X

Evde de kaliteli zaman geçirebilirsiniz: Karantinada müzik, kültür, sanat

Tüm dünya hiç beklemediğimiz bir salgınla karşı karşıya kaldık. Corona adında bir virüs bizi eve hapsetti ve bu bir süre daha süreceğe benziyor. Duruma hemen adapte olup, bağışıklığını güçlendirmek ve kimseye bulaştırmamak için kendilerini hızla eve kapatanlar evden üretmenin derdine düşmeye başladılar. Çünkü biliyoruz ki üretmek insanın hayattaki en önemli amaçlardan biri ve dinç tutuyor.

İşte bu amaçla bazı müzisyenler ve ekipler hemen harekete geçtiler. Müzik ruhun gıdasıdır diyerek müzik yapmaya devam eden bu seyircisiz kahramanları takip edebildiğim kadarıyla sizinle paylaşmak istiyorum. Böylece siz de evde kaldığınız bu günlerde kalabalıklarla birlikte dinlemeseniz bile müzikten uzak kalmaz ve yeni sanatçılar öğrenebilirsiniz.

İlk olarak Berlin Filarmoni’den bahsedeceğim. Coronadan ilk kayıpların bilgi olarak henüz bize ulaşmadığı hafta Berlin Filarmoni ilk seyircisiz konserini verdi ve konserlerini sayfasından takip edebileceğimizi duyurdu. Bu büyük bir hediye oldu, çünkü koskoca orkestra bizler için bir araya geldi. www.digitalconcerthall.com’www.digitalconcerthall.com’dan izleyebileceğiniz bu konserin birçok sanatçıya ilham veren ilki gerçekleştirdiği kesin.

Ülkedeki sanatçılar olarak bu tür güzellikleri hemen örnek aldığımızı düşünüyorum. Çünkü hemen arkasından tckulturturizm sayfasından farklı illerdeki Devlet Opera ve Bale kurumlarımızın çeşitli etkinliklerinin canlı yayın tarihini duyurdu. Ancak kayıp haberleri gelmeye başlayıp, tam bir izolasyon istendiğinden bu temsillerin iptal olduğunu öğrendik. Yine de bu sayfayı takip etmekte de fayda var diye düşünüyorum. Neticede bir başlangıç yapmış oldular, mayısta devam edebilirler.

* [Veri kesiti]:

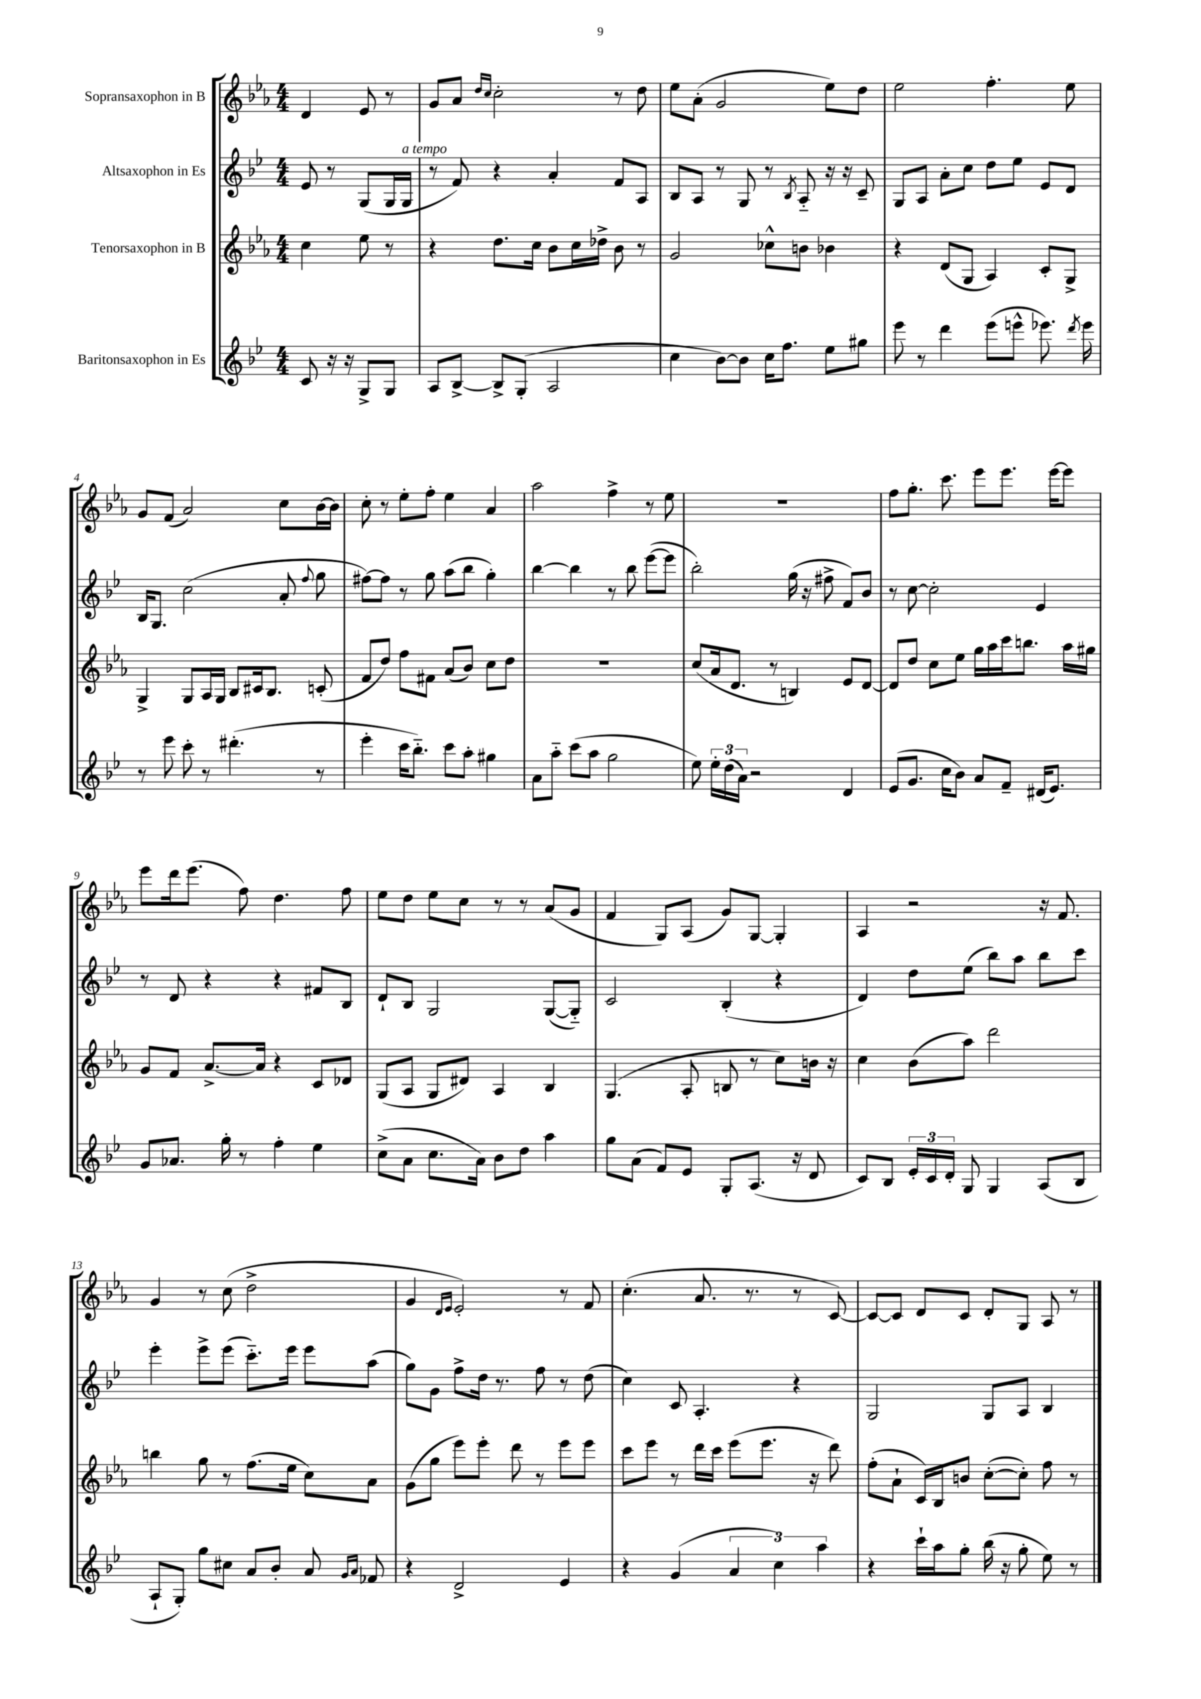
<<
\new StaffGroup <<
\new Staff = "s0" \with { instrumentName = "Sopransaxophon in B" } {
    \clef treble \key ees \major \numericTimeSignature \time 4/4 \partial 2
    \autoBeamOff d'4 ees'8 r8 |
    g'8[ aes'8] \grace { d''16[ c''16] } c''2-. r8 d''8 |
    ees''8[ aes'8]-.( g'2 ees''8[) d''8] |
    ees''2 f''4.-. ees''8 |
    g'8[ f'8]( aes'2) c''8[ bes'16~ bes'16] |
    c''8-. r8 ees''8[-. f''8]-. ees''4 aes'4 |
    aes''2 f''4-> r8 ees''8 |
    R1 |
    f''8[ g''8.]-. c'''8. ees'''8[ ees'''8.] ees'''16[~ ees'''8] |
    ees'''8[ d'''16 ees'''8.]( f''8) d''4. f''8 |
    ees''8[ d''8] ees''8[ c''8] r8 r8 aes'8[( g'8] |
    f'4 g8[) aes8]( g'8[) g8]~ g4-. |
    aes4 r2 r16 f'8. |
    g'4 r8 c''8( d''2-> |
    g'4 \grace { d'16[ ees'16] } ees'2-.) r8 f'8 |
    c''4.-.( aes'8. r8. r8 c'8~) |
    c'8[~ c'8] d'8[ c'8] d'8[-. g8] aes8 r8 \bar "|." |
}
\new Staff = "s1" \with { instrumentName = "Altsaxophon in Es" } {
    \clef treble \key bes \major \numericTimeSignature \time 4/4 \partial 2
    \autoBeamOff ees'8 r8 g8[( g16 g16]^\markup { \italic "a tempo" } |
    r8 f'8) r4 a'4-. f'8[ a8] |
    bes8[ a8] r8 g8 r8 \acciaccatura { bes8 } a8-_ r16 r16 c'8-- |
    g8[ a8] a'8[-. c''8] d''8[ ees''8] ees'8[ d'8] |
    bes16[ g8.] c''2( a'8-. \appoggiatura { f''8 } g''8 |
    fis''8[~) fis''8] r8 g''8 a''8[( bes''8] g''4-.) |
    bes''4~ bes''4 r8 bes''8 ees'''8[~( ees'''8] |
    bes''2-.) g''16( r16 fis''8-> f'8[) bes'8] |
    r8 c''8~ c''2-. ees'4 |
    r8 d'8 r4 r4 fis'8[ bes8] |
    d'8[-! bes8] g2 g8[~( g8]-_) |
    c'2 bes4-.( r4 |
    d'4) d''8[ ees''8]( bes''8[) a''8] bes''8[ c'''8] |
    ees'''4-. ees'''8[-> ees'''8]( c'''8.[-_) ees'''16] ees'''8[ a''8]( |
    g''8[) g'8] f''8[-> d''16] r8. f''8 r8 d''8( |
    c''4) c'8 a4.-. r4 |
    g2 g8[ a8] bes4 \bar "|." |
}
\new Staff = "s2" \with { instrumentName = "Tenorsaxophon in B" } {
    \clef treble \key ees \major \numericTimeSignature \time 4/4 \partial 2
    \autoBeamOff c''4 ees''8 r8 |
    r4 d''8.[ c''16] bes'8[ c''16 des''16]-> bes'8 r8 |
    g'2 ces''8[-^ b'8] bes'4 |
    r4 d'8[( g8] aes4) c'8[-. g8]-> |
    g4-> g8[ aes16 g16] bes8[ cis'16 bes8.] c'8-.( |
    f'8[ d''8]) f''8[ fis'8] aes'8[( bes'8]) c''8[ d''8] |
    R1 |
    c''8[( aes'16 d'8.] r8 b4) ees'8[ d'8]~ |
    d'8[ d''8] c''8[ ees''8] g''16[ aes''16 c'''16 b''8.] aes''16[ gis''16] |
    g'8[ f'8] aes'8.[~-> aes'16] r4 c'8[ des'8] |
    g8[( aes8] g8[ dis'8]) aes4 bes4 |
    g4.( aes8-. b8 r8 c''8[) b'16] r16 |
    c''4 bes'8[( aes''8]) d'''2 |
    b''4 g''8 r8 f''8.[( ees''16] c''8[) aes'8] |
    g'8[( g''8] ees'''8[) ees'''8]-. d'''8 r8 ees'''8[ ees'''8] |
    c'''8[ ees'''8] r8 d'''16[ c'''16] ees'''8[( ees'''8.] r16 d'''8) |
    f''8[-.( aes'8]-! c'16[) bes16 b'8] c''8[~-.( c''8]-.) f''8 r8 \bar "|." |
}
\new Staff = "s3" \with { instrumentName = "Baritonsaxophon in Es" } {
    \clef treble \key bes \major \numericTimeSignature \time 4/4 \partial 2
    \autoBeamOff c'8 r16 r16 g8[-> g8] |
    a8[ bes8]~-> bes8[-> g8]-.( a2 |
    c''4 bes'8[~) bes'8] c''16[ f''8.] ees''8[ gis''8] |
    ees'''8 r8 d'''4 ees'''8[( e'''8]-^ ees'''8.) \acciaccatura { d'''8 } ees'''16 |
    r8 ees'''8 c'''8-. r8 dis'''4.-.( r8 |
    ees'''4-. c'''16[ bes''8.]-_) c'''8[ a''8]-. gis''4 |
    a'8[ a''8]-_ c'''8[( a''8] g''2 |
    ees''8) \tuplet 3/2 { ees''16[-. d''16( a'16]) } r2 d'4 |
    ees'8[( g'8.] c''16[ bes'8]) a'8[ f'8]-- dis'16[( ees'8.]) |
    g'8[ aes'8.] g''16-. r8 f''4-. ees''4 |
    c''8[->( a'8] c''8.[ a'16]) bes'8[ d''8] a''4 |
    g''8[ a'8]( f'8[) ees'8] g8[-. a8.]( r16 d'8 |
    c'8[) bes8] \tuplet 3/2 { ees'16[-. c'16 d'16]-. } g8 g4 a8[( bes8] |
    a8[-! g8]-.) g''8[ cis''8] a'8[ bes'8]-. a'8 \grace { g'16[ a'16] } fes'8 |
    r4 d'2-> ees'4 |
    r4 g'4( \tuplet 3/2 { a'4 c''4) a''4 } |
    r4 c'''16[-! a''16 g''8]-. bes''16( r16 g''8-. ees''8) r8 \bar "|." |
}
>>
>>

* [Alıştırma yönergeleri]:
(a) Karantinada müzik yazısında "İşte bu amaçla" ile başlayıp "yeni sanatçılar öğrenebilirsiniz." ile biten bölümü yeniden yazın, "müzisyenler" yerine "besteciler" koyun.
(b) Karantinada müzik yazısını kaldığı yerden sürdürün.

* [Görev yanıtları]:
(a)
İşte bu amaçla bazı besteciler ve ekipler hemen harekete geçtiler. Müzik ruhun gıdasıdır diyerek müzik yapmaya devam eden bu seyircisiz kahramanları takip edebildiğim kadarıyla sizinle paylaşmak istiyorum. Böylece siz de evde kaldığınız bu günlerde kalabalıklarla birlikte dinlemeseniz bile müzikten uzak kalmaz ve yeni sanatçılar öğrenebilirsiniz.

(b)
Belirttiğim gibi, Berlin Filarmoni ve izolasyon bireysel konserlere de taban hazırladı. Daha çok konserlerinin iptal olmasından ya da olmasını istemediklerinden dolayı, imkanı olan müzisyenler konser mekanına giderek canlı yayın yapmaya başladılar. Bunlardan biri Jülide Canca Eke’ydi. Diğeri Cenk Erdoğan. Bence Cenk Erdoğan izlenilmeye devam edilmeli, çünkü konserleri devam ediyor. Canca Eke de belki ay sonunda canlı bir atölye gerçekleştirecek.

Gel gelelim üniversitelere. Bu alanda Bilgi’nin atılımını çok yenilikçi buldum.15 Mart Pazar akşamı 20.00’de HOOD Base’de gerçekleşen performans kaydına isteyen yine erişebiliyor.

Özellikle klasik müzik sevenler için ise Cihat Aşkın, piyanisti Roberto Issoglio ile konserlerine devam edeceğini duyurdu. Gülsin Onay da öyle. Her pazar saat 19.00’da farklı eserler ve eşlik kayıtlı konçertolarla bizimle olacağını bildirdi.

Süreç içinde radyolar da takip edilebilir tabii. Açık Radyo bunlardan biri ve BorusanSanat da dinlenebilecekler listesine alınabilir.

İsim bazlı devam edecek olursam, kontrtenor Nuri Harun Ateş, her hafta yaptığı Baroktan Masallar konserine canlı yayın devam edeceğini duyuranlardan. Benzeri duyuruları yapanlar arasında ayrıca, Nilipek, Manyetikbant, Nilgün Özer, In Hoodies, Make Mama Proud, Onat Önol, Ponza, Flower Room, Mind Shifter, Cava Grande, Selin Sümbültepe, Anıl Aydın, Özgün Semerci, Ali Gem ve Akkor var.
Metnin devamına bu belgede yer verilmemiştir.